Distance constraint for interacting motif pairs  Interacting TF pairs may satisfy certain spatial requirements to have a functional interaction – their corresponding binding motifs may demonstrate characteristic distance relationships in promoter sequences.  The authors define a threshold as - log(p d )=4.93. According to this threshold, 154 of 300 detected motif pairs have one or more characteristic distances.  75% of the characteristic distances are smaller than 166 bp. The finding that some pairs have large characteristic distances may reflect secondary structure DNA looping or indirect interaction through complex formation.  The degree of co-expression of gene groups targeted by a motif pair with a characteristic distance is significantly higher than that by a motif pair without characteristic distances.

Orientation constraint for interacting motif pairs  Orientation was defined as the relative directions of a motif pair on the genome sequence: one divergent (opposite directions away), one convergent (opposite direction towards) and two tandem orientations.  P o – the fraction of the most dominant orientation. A large Po indicates strong orientation preference.  Motif pairs without characteristic distances, the distribution is only slightly shifted toward larger values as compared with a random distribution.  If only the target genes with characteristic distances are considered, the orientation preference is dramatically increased.  Further analysis of the 154 motif pairs with characteristic distances revealed that 35.1% have more than one characteristic distances. The author found that different distances often correspond to different preferred orientations. These multiple characteristic distances may reflect various interaction configurations.

Dynamic effect of TF pair interactions on target genes  For each of the TF pairs, the authors performed a whole- genomic search in the upstream promoter regions of the genes, and the target genes were defined as those genes whose promoter sequences contain the corresponding motif pair.  If significant co-expression of their target genes under one condition, the TF pair is active under this condition, otherwise the TF pair is likely to be inactive. (The combined database of expression data that was used consisted of 82 experiments and six conditions. Those conditions were cell cycle, elutriation, heat shock, DNA damage, sporulation and drug treatment.)  Some TF pairs (16%) show effect under all conditions, but most pairs (40%) are active only under certain specific conditions. Under different conditions, some TFs interact with different partners. The functions of a TF and its activity may be better described in relation to its interacting partners than to one factor alone.  The dynamics of TFs is linked to genes essentiality. TF pairs involved in more conditions were more likely to include essential genes which render cells non-viable if they are knocked out. The fraction of essential TFs shows an almost monotomic increase with number of active conditions. TFs active under more conditions are more likely to be essential than those that are only active under specific conditions.

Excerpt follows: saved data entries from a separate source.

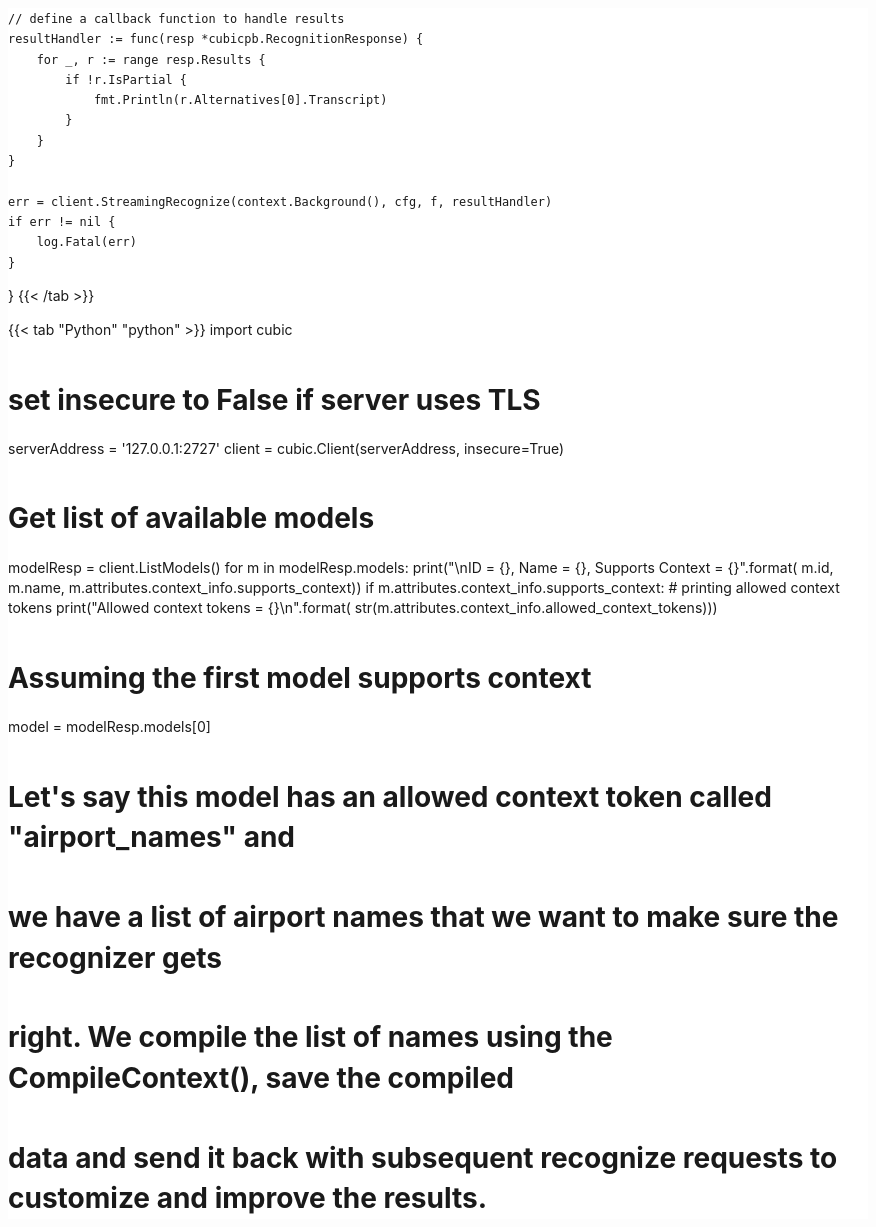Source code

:     // define a callback function to handle results
    resultHandler := func(resp *cubicpb.RecognitionResponse) {
        for _, r := range resp.Results {
            if !r.IsPartial {
                fmt.Println(r.Alternatives[0].Transcript)
            }
        }
    }

    err = client.StreamingRecognize(context.Background(), cfg, f, resultHandler)
    if err != nil {
        log.Fatal(err)
    }
}
{{< /tab >}}

{{< tab "Python" "python" >}}
import cubic

# set insecure to False if server uses TLS
serverAddress = '127.0.0.1:2727'
client = cubic.Client(serverAddress, insecure=True)

# Get list of available models
modelResp = client.ListModels()
for m in modelResp.models:
    print("\nID = {}, Name = {}, Supports Context = {}".format(
        m.id, m.name, m.attributes.context_info.supports_context))
    if m.attributes.context_info.supports_context:
        # printing allowed context tokens
        print("Allowed context tokens =  {}\n".format(
            str(m.attributes.context_info.allowed_context_tokens)))

# Assuming the first model supports context
model = modelResp.models[0]

# Let's say this model has an allowed context token called "airport_names" and
# we have a list of airport names that we want to make sure the recognizer gets
# right. We compile the list of names using the CompileContext(), save the compiled
# data and send it back with subsequent recognize requests to customize and improve the results.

Discussion  The authors presented a novel sequence-based algorithm to identify transcription factor interactions. This algorithm can be used more generally and in instances where genes expression experiments are not available. 369 significant interactions are predicted, including both homotypic and heterotypic interactions.  Short distances between binding sites are preferred over long distances. TFs do not seem to interact arbitrarily at any distance, but to have specific preference – characteristic distances and particular orientations.  The same TF pair may behave differently under different conditions, with different characteristic distances and different orientations.  The algorithm certainly has some limitations:  two overlapping binding sites – two TFs compete for the same binding sites;  short inter-motif distance may be attributed to dimeric TFs, which means the two independent binding sites might be two segments of one TF binding sequences.  Future prediction – super motif which include not only the sequence of the binding sites, but also multiple sites with set distances between them with a particular orientation. This capacity can greatly increase prediction specificity for genomic scans.